> Soal A:
Rangkumlah kutipan teks tentang gaya komunikasi Gen Z dalam dua kalimat.
> Soal B:
Ubahlah baris data yang dimulai dari baris yang memuat "korolevremont-market.ru" dan berakhir pada baris yang memuat "13autor-kolonka.ru" dengan mengganti "krospr.ru" menjadi "krospro.ru". Tuliskan hanya baris-baris tersebut dan biarkan bagian lainnya tetap sama.

> Kutipan Teks:
- - -
Gaya Komunikasi Gen Z yang singkat dan padat seringkali memicu kesalahpahaman generasi lain. Dalam hal ini, Gen Z dinilai perlu memahami pentingnya berkomunikasi melalui bercerita (storytelling).
JAKARTA, PRINDONESIA.CO – Salah satu karakteristik generasi kelahiran tahun 1997 hingga 2021 (Gen Z) adalah gaya komunikasinya yang cenderung singkat dan padat. Sebagian orang memandang santai kecenderungan tersebut, sebagai dampak dari dominasi media sosial dan aplikasi pesan singkat di kehidupan mereka. Namun, sebagian lainnya menilai gaya berkomunikasi tersebut dapat memicu ketersingungan, utamanya bagi generasi lain seperti milenial, Gen X dan baby boomer.
Pandangan tersebut disampaikan oleh Erwin Parengkuan, CEO sekaligus founder TALKINC, sebuah institusi pendidikan yang berfokus pada pengembangan keahlian berkomunikasi. Ia menjelaskan, terlepas dari efektivitasnya, komunikasi yang cenderung singkat dan padat khas Gen Z dapat mengganggu kerja sama di lingkungan profesional. “Berdasarkan temuan TALKINC, banyak perusahaan mengeluhkan gaya bicara tersebut karena menghambat proses kerja sama lintas generasi,” ujarnya dalam kegiatan Seminar: Mastering the Present, Shaping the Future of Indonesia di Jakarta, Rabu (15/5/2024).
- - -
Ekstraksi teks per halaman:
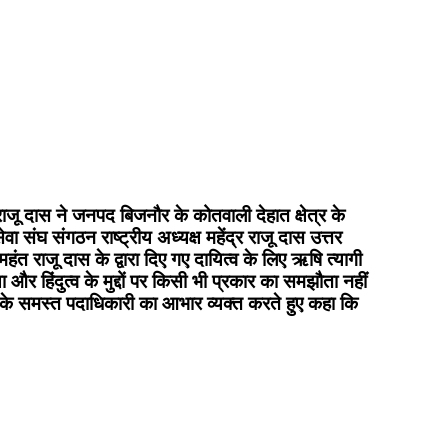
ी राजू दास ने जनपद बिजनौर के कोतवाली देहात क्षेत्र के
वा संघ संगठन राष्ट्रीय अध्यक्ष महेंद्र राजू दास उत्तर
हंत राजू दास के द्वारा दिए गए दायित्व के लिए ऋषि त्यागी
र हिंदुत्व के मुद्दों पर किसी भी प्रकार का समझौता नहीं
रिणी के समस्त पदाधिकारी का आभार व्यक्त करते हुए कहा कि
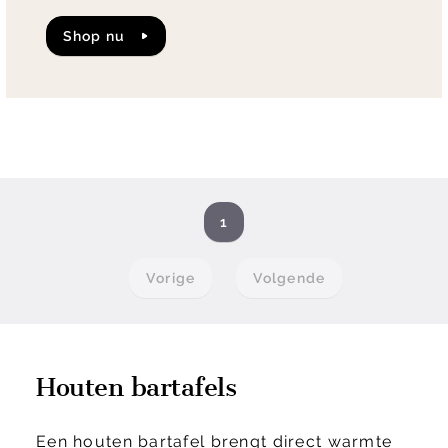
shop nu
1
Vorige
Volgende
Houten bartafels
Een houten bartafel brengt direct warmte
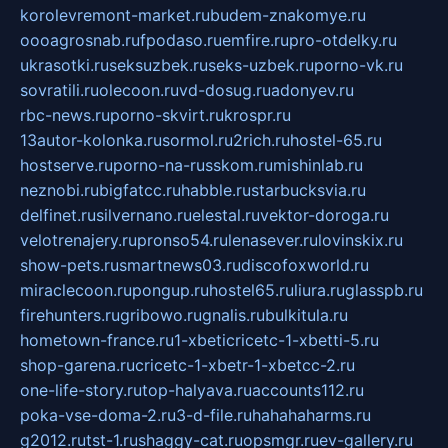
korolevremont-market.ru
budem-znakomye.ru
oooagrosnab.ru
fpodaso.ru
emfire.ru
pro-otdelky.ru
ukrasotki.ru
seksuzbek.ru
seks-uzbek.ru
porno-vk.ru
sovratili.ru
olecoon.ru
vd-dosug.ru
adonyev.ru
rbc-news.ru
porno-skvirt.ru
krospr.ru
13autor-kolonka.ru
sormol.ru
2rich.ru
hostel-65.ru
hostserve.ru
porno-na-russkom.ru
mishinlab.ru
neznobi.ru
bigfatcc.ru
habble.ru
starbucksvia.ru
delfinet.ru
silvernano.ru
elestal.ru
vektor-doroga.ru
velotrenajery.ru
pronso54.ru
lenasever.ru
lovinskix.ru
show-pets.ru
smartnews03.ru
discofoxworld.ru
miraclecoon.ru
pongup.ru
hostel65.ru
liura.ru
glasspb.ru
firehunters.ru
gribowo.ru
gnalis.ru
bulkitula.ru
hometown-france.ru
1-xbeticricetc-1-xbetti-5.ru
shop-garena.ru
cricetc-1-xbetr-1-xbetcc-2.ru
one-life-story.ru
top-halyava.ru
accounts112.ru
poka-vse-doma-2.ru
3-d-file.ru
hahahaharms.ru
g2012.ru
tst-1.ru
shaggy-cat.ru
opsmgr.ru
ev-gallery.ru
- - -
> Ruang Jawaban A:
Gen Z, generasi kelahiran tahun 1997 hingga 2021, memiliki gaya komunikasi yang cenderung singkat dan padat, dan sebagian orang menilai gaya tersebut dapat memicu ketersinggungan bagi generasi lain seperti milenial, Gen X, dan baby boomer. Menurut Erwin Parengkuan, CEO sekaligus founder TALKINC, gaya ini dapat mengganggu kerja sama di lingkungan profesional, dan banyak perusahaan mengeluhkannya karena menghambat proses kerja sama lintas generasi.

> Ruang Jawaban B:
korolevremont-market.ru
budem-znakomye.ru
oooagrosnab.ru
fpodaso.ru
emfire.ru
pro-otdelky.ru
ukrasotki.ru
seksuzbek.ru
seks-uzbek.ru
porno-vk.ru
sovratili.ru
olecoon.ru
vd-dosug.ru
adonyev.ru
rbc-news.ru
porno-skvirt.ru
krospro.ru
13autor-kolonka.ru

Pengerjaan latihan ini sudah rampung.